Plath explained that contractor-panelists reported almost no change in hourly labor costs in the first quarter, and they expected little change in labor costs over the course of the coming quarter. Contractor worry is centered exclusively on the increased difficulty they face in hiring skilled labor, and the perception that this difficulty will grow stronger in coming months — not on the possibility of wage inflation.
Concerning the drop in heavy equipment acquisitions and rentals by contractors that the Barometer reports, Plath suggested that higher interest rates — coupled with the slow winter-season demand for equipment purchases and rentals — explain this statistic. While the spring construction season will bring some improvement to heavy equipment purchases and sales, higher interest rates should cause this value to remain below average throughout the remainder of the year.
Survey panelists reported that they expect slower economic growth in coming months, and expressed less interest in making major expenditures for equipment and inventory. This trend is largely attributable to rising bank financing costs, tighter lending terms, and a general slow-down in the rate of economic activity within the Carolinas region.

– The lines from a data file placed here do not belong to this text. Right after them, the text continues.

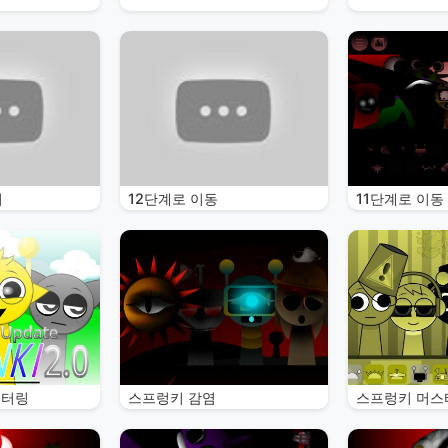
터
12단계로 이동
11단계로 이동
스터링
스프렁키 감염
스프렁키 머스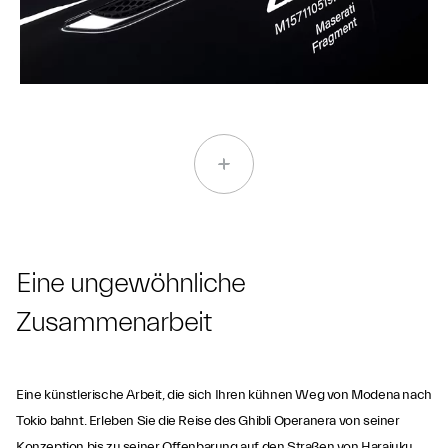
Eine ungewöhnliche
Zusammenarbeit
Eine künstlerische Arbeit, die sich Ihren kühnen Weg von Modena nach
Tokio bahnt. Erleben Sie die Reise des Ghibli Operanera von seiner
Konzeption bis zu seiner Offenbarung auf den Straßen von Harajuku.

In summary, Plath stated that, “Contractors in the two-state region can expect the weakening in general business conditions to continue over much of the next year,” and that this trend “isn’t necessarily bad news.” Across the board, the silver lining in slower economic growth for the construction industry is “much less inflationary pressure, with overall costs not likely to increase in the near term, and far fewer supply-chain disruptions. It appears that the Fed’s tightening of monetary growth is having the intended effects of slowing economic activity and limiting the acceleration of price inflation in the economy,” said Plath.